Liverpool Sound and Vision Rating 9/10

If everything was easy, then everybody would be doing it, everybody would have so much going on in their lives that the world would ground to a halt under the weight of simplicity and the uncomplicated.

If everything was easy, then what would be the point of endeavour, of pushing the soul till it reaches what feels like breaking point, there would be no conviction, no sincerity, no belief, art would become meaningless, music would be a devoid of any creative personality, theatre would become a bore. Thankfully it Ain’t Always Easy, thankfully life and the pursuit of passion is full of pitfalls, traps, black holes and the respect due to those that try and often fail, for life, as Stone Broken make clear in the opening track of their new album, is Worth Fighting For.

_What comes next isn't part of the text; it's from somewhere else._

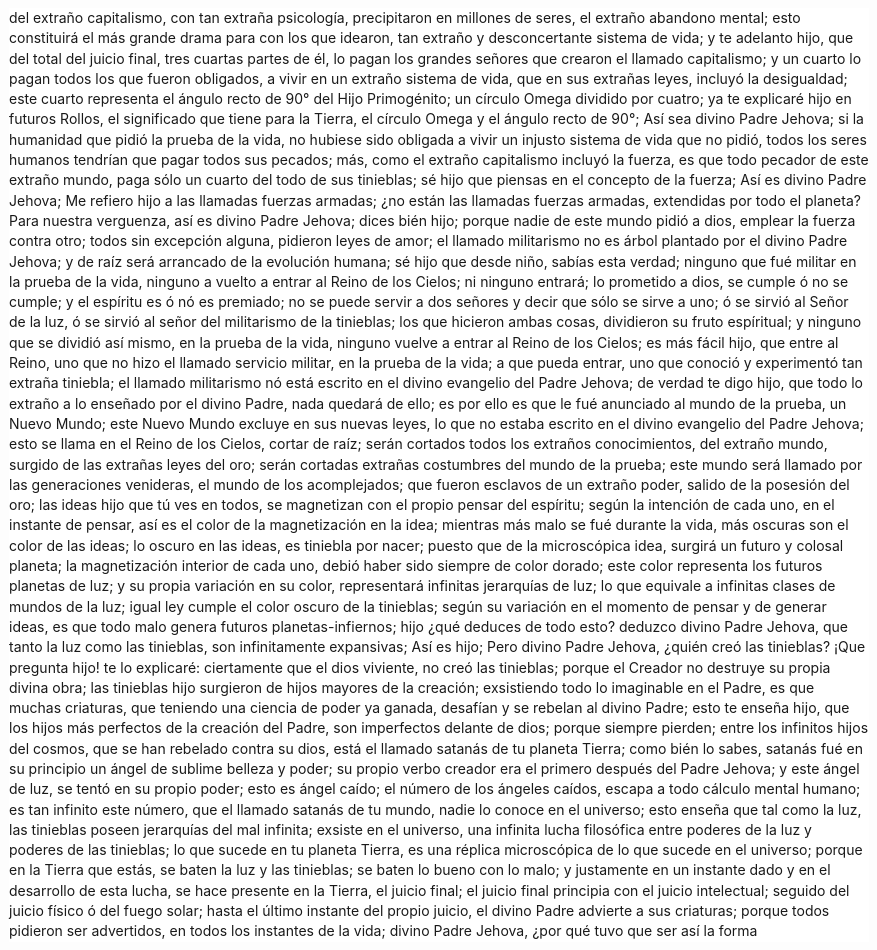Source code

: del extraño capitalismo, con tan extraña psicología, precipitaron en millones de seres, el extraño abandono mental; esto constituirá el más grande drama para con los que idearon, tan extraño y desconcertante sistema de vida; y te adelanto hijo, que del total del juicio final, tres cuartas partes de él, lo pagan los grandes señores que crearon el llamado capitalismo; y un cuarto lo pagan todos los que fueron obligados, a vivir en un extraño sistema de vida, que en sus extrañas leyes, incluyó la desigualdad; este cuarto representa el ángulo recto de 90° del Hijo Primogénito; un círculo Omega dividido por cuatro; ya te explicaré hijo en futuros Rollos, el significado que tiene para la Tierra, el círculo Omega y el ángulo recto de 90°; Así sea divino Padre Jehova; si la humanidad que pidió la prueba de la vida, no hubiese sido obligada a vivir un injusto sistema de vida que no pidió, todos los seres humanos tendrían que pagar todos sus pecados; más, como el extraño capitalismo incluyó la fuerza, es que todo pecador de este extraño mundo, paga sólo un cuarto del todo de sus tinieblas; sé hijo que piensas en el concepto de la fuerza; Así es divino Padre Jehova; Me refiero hijo a las llamadas fuerzas armadas; ¿no están las llamadas fuerzas armadas, extendidas por todo el planeta? Para nuestra verguenza, así es divino Padre Jehova; dices bién hijo; porque nadie de este mundo pidió a dios, emplear la fuerza contra otro; todos sin excepción alguna, pidieron leyes de amor; el llamado militarismo no es árbol plantado por el divino Padre Jehova; y de raíz será arrancado de la evolución humana; sé hijo que desde niño, sabías esta verdad; ninguno que fué militar en la prueba de la vida, ninguno a vuelto a entrar al Reino de los Cielos; ni ninguno entrará; lo prometido a dios, se cumple ó no se cumple; y el espíritu es ó nó es premiado; no se puede servir a dos señores y decir que sólo se sirve a uno; ó se sirvió al Señor de la luz, ó se sirvió al señor del militarismo de la tinieblas; los que hicieron ambas cosas, dividieron su fruto espíritual; y ninguno que se dividió así mismo, en la prueba de la vida, ninguno vuelve a entrar al Reino de los Cielos; es más fácil hijo, que entre al Reino, uno que no hizo el llamado servicio militar, en la prueba de la vida; a que pueda entrar, uno que conoció y experimentó tan extraña tiniebla; el llamado militarismo nó está escrito en el divino evangelio del Padre Jehova; de verdad te digo hijo, que todo lo extraño a lo enseñado por el divino Padre, nada quedará de ello; es por ello es que le fué anunciado al mundo de la prueba, un Nuevo Mundo; este Nuevo Mundo excluye en sus nuevas leyes, lo que no estaba escrito en el divino evangelio del Padre Jehova; esto se llama en el Reino de los Cielos, cortar de raíz; serán cortados todos los extraños conocimientos, del extraño mundo, surgido de las extrañas leyes del oro; serán cortadas extrañas costumbres del mundo de la prueba; este mundo será llamado por las generaciones venideras, el mundo de los acomplejados; que fueron esclavos de un extraño poder, salido de la posesión del oro; las ideas hijo que tú ves en todos, se magnetizan con el propio pensar del espíritu; según la intención de cada uno, en el instante de pensar, así es el color de la magnetización en la idea; mientras más malo se fué durante la vida, más oscuras son el color de las ideas; lo oscuro en las ideas, es tiniebla por nacer; puesto que de la microscópica idea, surgirá un futuro y colosal planeta; la magnetización interior de cada uno, debió haber sido siempre de color dorado; este color representa los futuros planetas de luz; y su propia variación en su color, representará infinitas jerarquías de luz; lo que equivale a infinitas clases de mundos de la luz; igual ley cumple el color oscuro de la tinieblas; según su variación en el momento de pensar y de generar ideas, es que todo malo genera futuros planetas-infiernos; hijo ¿qué deduces de todo esto? deduzco divino Padre Jehova, que tanto la luz como las tinieblas, son infinitamente expansivas; Así es hijo; Pero divino Padre Jehova, ¿quién creó las tinieblas? ¡Que pregunta hijo! te lo explicaré: ciertamente que el dios viviente, no creó las tinieblas; porque el Creador no destruye su propia divina obra; las tinieblas hijo surgieron de hijos mayores de la creación; exsistiendo todo lo imaginable en el Padre, es que muchas criaturas, que teniendo una ciencia de poder ya ganada, desafían y se rebelan al divino Padre; esto te enseña hijo, que los hijos más perfectos de la creación del Padre, son imperfectos delante de dios; porque siempre pierden; entre los infinitos hijos del cosmos, que se han rebelado contra su dios, está el llamado satanás de tu planeta Tierra; como bién lo sabes, satanás fué en su principio un ángel de sublime belleza y poder; su propio verbo creador era el primero después del Padre Jehova; y este ángel de luz, se tentó en su propio poder; esto es ángel caído; el número de los ángeles caídos, escapa a todo cálculo mental humano; es tan infinito este número, que el llamado satanás de tu mundo, nadie lo conoce en el universo; esto enseña que tal como la luz, las tinieblas poseen jerarquías del mal infinita; exsiste en el universo, una infinita lucha filosófica entre poderes de la luz y poderes de las tinieblas; lo que sucede en tu planeta Tierra, es una réplica microscópica de lo que sucede en el universo; porque en la Tierra que estás, se baten la luz y las tinieblas; se baten lo bueno con lo malo; y justamente en un instante dado y en el desarrollo de esta lucha, se hace presente en la Tierra, el juicio final; el juicio final principia con el juicio intelectual; seguido del juicio físico ó del fuego solar; hasta el último instante del propio juicio, el divino Padre advierte a sus criaturas; porque todos pidieron ser advertidos, en todos los instantes de la vida; divino Padre Jehova, ¿por qué tuvo que ser así la forma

Nobody ever made history by sleeking off into the background, nobody ever stood out, even if was for just a moment by having faint heart and the belief in the actions; it Ain’t Always Easy but sometimes the stand has to be made and if you want to have control over your actions then you have to step up, rip up the rule book they provide and sing with conviction.

This is not some self help programme into which the copies of books fly off the shelf and to which is full of the normal, often empty, rhetoric, this is a series of songs that have the belief of the Black Country woven through them, these are the tracks which have guts and glory shrouded across each band member’s shoulders and the infectious herald of faith placed before the audience as if they were seeing electricity flow from the fingers and the sincere explosion, the shredding apart of doubt, take place.

It is faith that greatness lies, it may not be easy but as songs such as the aforementioned Worth Fighting For, Heartbeat Away, Doesn’t Matter, Anyone and Otherside of Me combat for the listener’s attention and the perfectly shot arrows of joy pierce the armour of the unsure and arguably once unjust, so it is to Rich Moss, Chris Davis, Kieron Conroy and Robyn Haycock that this latest fire of pure rock comes down from the Black Country sky line and joins The Bad Flowers in being pivotal in the upsurge, a renaissance, in the music of the area.

A class act, defiant, pure and full of definition, this is what it means to realise that whilst not everything is easy, some have the passion deep within them to not let anything stop them.

Stone Broken release Ain’t Always Easy via Spinefarm Records on March 2nd 2018.